Excerpted passage:
§

Data Mining
- Lecturer (Coordinator):
- Javier Segovia
- fsegovia@fi.upm.es
- Lecturer:
- Ernestina Menasalvas
- emenasalvas@fi.upm.es
Semester
Second semester
Credits
4 ECTS
Outline
This subject will detail the techniques, development processes, models and challenges in data mining project development. An impressive 60% of business intelligence projects are abandoned or fail due to inadequate planning, incomplete tasks, missed deadlines, poor project management, business requirements non-delivery, poor quality deliverables.
Any business intelligence project involves the development of a data mining project designed to discover "business intelligence". Many data mining project development process models have been proposed. It is evident that, despite all the research and projects conducted, the way in which data mining projects are developed today is still more like an art than an engineering process. Data mining experts automatically translate business requirements into goals and data mining techniques. This means that projects are fully dependent on their developers. If the data mining expert leaves, the project will fail as he or she will not have stipulated or documented the steps to be taken.

§

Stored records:
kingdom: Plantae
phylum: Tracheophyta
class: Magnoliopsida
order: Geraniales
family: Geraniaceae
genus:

§

Aim:
Reproduce everything from "Any business intelligence" down to "to be taken." in the data mining course description above, word for word.

Output of the exercise:
Any business intelligence project involves the development of a data mining project designed to discover "business intelligence". Many data mining project development process models have been proposed. It is evident that, despite all the research and projects conducted, the way in which data mining projects are developed today is still more like an art than an engineering process. Data mining experts automatically translate business requirements into goals and data mining techniques. This means that projects are fully dependent on their developers. If the data mining expert leaves, the project will fail as he or she will not have stipulated or documented the steps to be taken.